Tajti Gabor, Gesztelyi Rudolf, Pak Krisztian, Papp Csaba, Keki Sandor, Szilasi Magdolna Emma, Mikaczo Angela, Fodor Andrea, Szilasi Maria, Zsuga Judit
Department of Health Systems Management and Quality Management for Health Care, Faculty of Public Health; Department of Pulmonology, Faculty of Medicine.
Department of Pharmacology and Pharmacotherapy, Faculty of Medicine.
Int J Chron Obstruct Pulmon Dis. 2017 Mar 14;12:873-884. doi: 10.2147/COPD.S127373. eCollection 2017.
The major feature of COPD is a progressive airflow limitation caused by chronic airway inflammation and consequent airway remodeling. Modified arginase and nitric oxide synthase (NOS) pathways are presumed to contribute to the inflammation and fibrosis. Asymmetric dimethylarginine (ADMA) may shunt L-arginine from the NOS pathway to the arginase one by uncoupling and competitive inhibition of NOS and by enhancing arginase activity. To attest the interplay of these pathways, the relationship between ADMA and airflow limitation, described by airway resistance (R), was investigated in a cohort of COPD patients. Every COPD patient willing to give consent to participate (n=74) was included. Case history, laboratory parameters, serum arginine and ADMA, pulmonary function (whole-body plethysmography), and disease-specific quality of life (St George's Respiratory Questionnaire) were determined. Multiple linear regression was used to identify independent determinants of R. The final multiple model was stratified based on symptom control. The log R showed significant positive correlation with log ADMA in the whole sample (Pearson's correlation coefficient: 0.25, =0.03).

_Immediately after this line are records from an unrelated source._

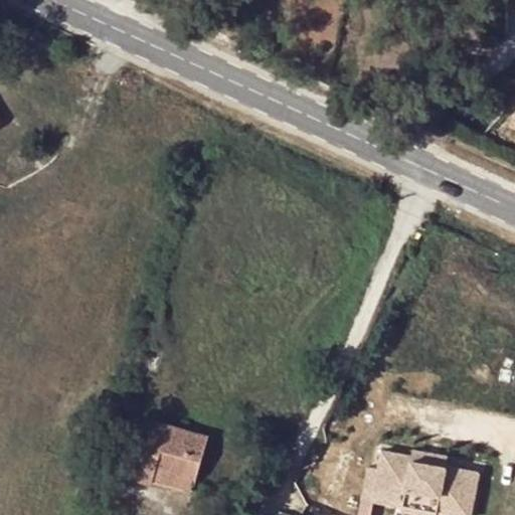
[(462,113),(456,104),(447,111),(453,119),(462,113)]
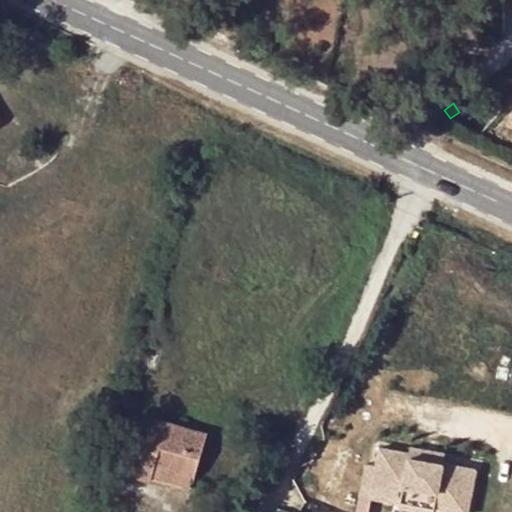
[(143,448),(127,443),(120,472),(151,482),(153,476),(157,460),(197,471),(207,435),(152,419),(143,448)]
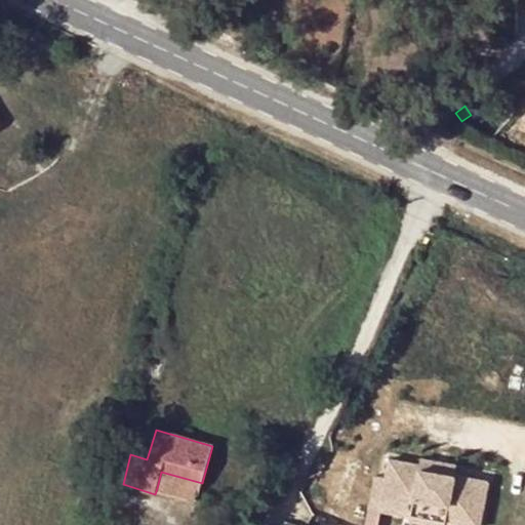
[(454,475),(453,475),(419,469),(420,465),(390,458),(387,477),(380,509),(411,515),(410,520),(437,524),(438,524),(445,524),(446,521),(466,524),(479,524),(488,481),(454,475)]
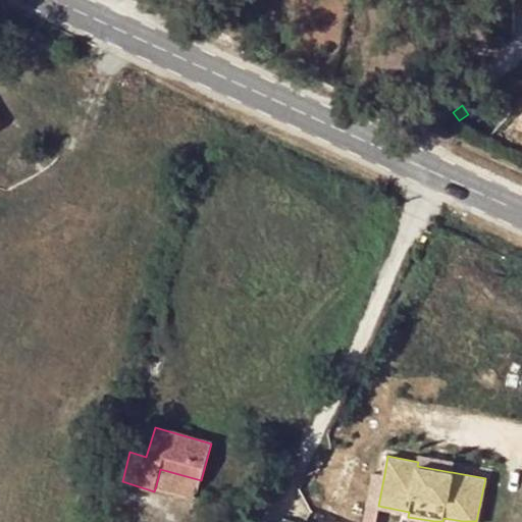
[(453,466),(454,462),(419,456),(418,462),(417,466),(451,472),(452,472),(453,466)]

This association remained significant after adjusting for confounders in the whole data set (: 0.42; confidence interval [CI]: 0.06, 0.77; =0.022) and in the worse-controlled stratum (: 0.84; CI: 0.25, 1.43; =0.007). Percent predicted value of forced expiratory flow between 25% and 75% of forced vital capacity showed that significant negative, elevated C-reactive protein exhibited significant positive relationship with R in the final model. Positive correlation of R with ADMA in COPD patients showing evidence of a systemic low-grade inflammation implies that ADMA contributes to the progression of COPD, probably by shunting L-arginine from the NOS pathway to the arginase one.

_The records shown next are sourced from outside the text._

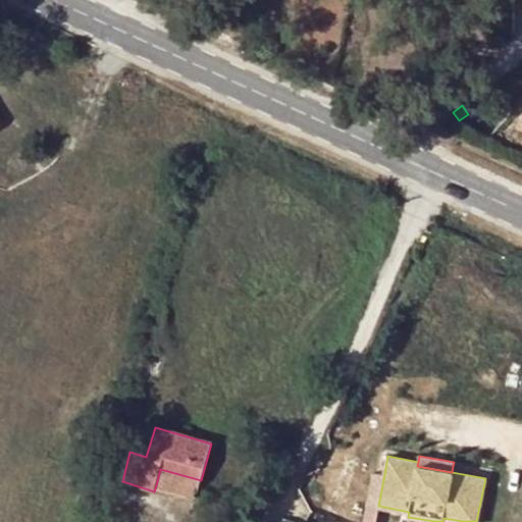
[(201,480),(160,469),(156,485),(196,497),(201,480)]
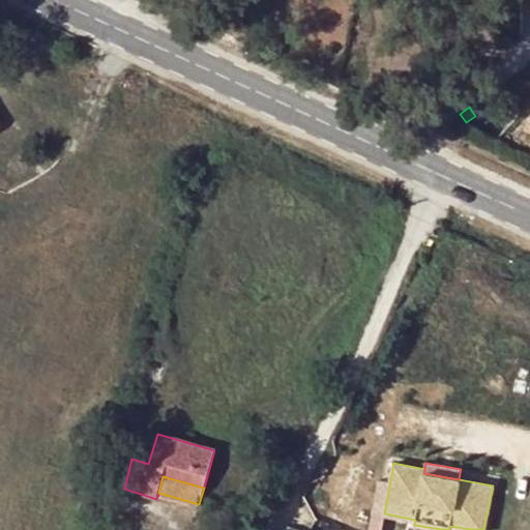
[(384,513),(390,481),(380,479),(370,529),(385,529),(389,514),(384,513)]
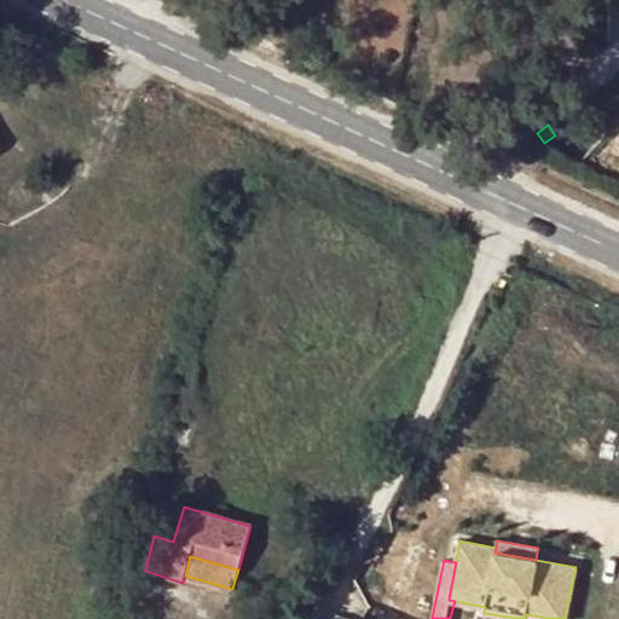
All buildings are outlined.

慢性阻塞性肺疾病(COPD)的主要特征是由慢性气道炎症及随之而来的气道重塑导致的进行性气流受限。推测精氨酸酶和一氧化氮合酶(NOS)途径的改变会导致炎症和纤维化。不对称二甲基精氨酸(ADMA)可能通过使NOS解偶联和竞争性抑制以及增强精氨酸酶活性,将L-精氨酸从NOS途径分流至精氨酸酶途径。为证实这些途径之间的相互作用,在一组COPD患者中研究了ADMA与气流受限(通过气道阻力(R)描述)之间的关系。纳入了每一位愿意同意参与研究的COPD患者(n = 74)。确定了病史、实验室参数、血清精氨酸和ADMA、肺功能(全身体积描记法)以及疾病特异性生活质量(圣乔治呼吸问卷)。采用多元线性回归来确定R的独立决定因素。最终的多元模型根据症状控制进行分层。在整个样本中,log R与log ADMA呈显著正相关(Pearson相关系数:0.25,P = 0.03)。在对整个数据集的混杂因素进行校正后(β:0.42;置信区间[CI]:0.06,0.77;P = 0.022)以及在控制较差的分层中(β:0.84;CI:0.25,1.43;P = 0.007),这种关联仍然显著。用力肺活量25%至75%之间的用力呼气流量的预测值百分比表明,在最终模型中,显著降低的用力呼气流量与升高的C反应蛋白均与R呈显著正相关。在显示有全身低度炎症证据的COPD患者中,R与ADMA呈正相关,这意味着ADMA可能通过将L-精氨酸从NOS途径分流至精氨酸酶途径,从而促进COPD的进展。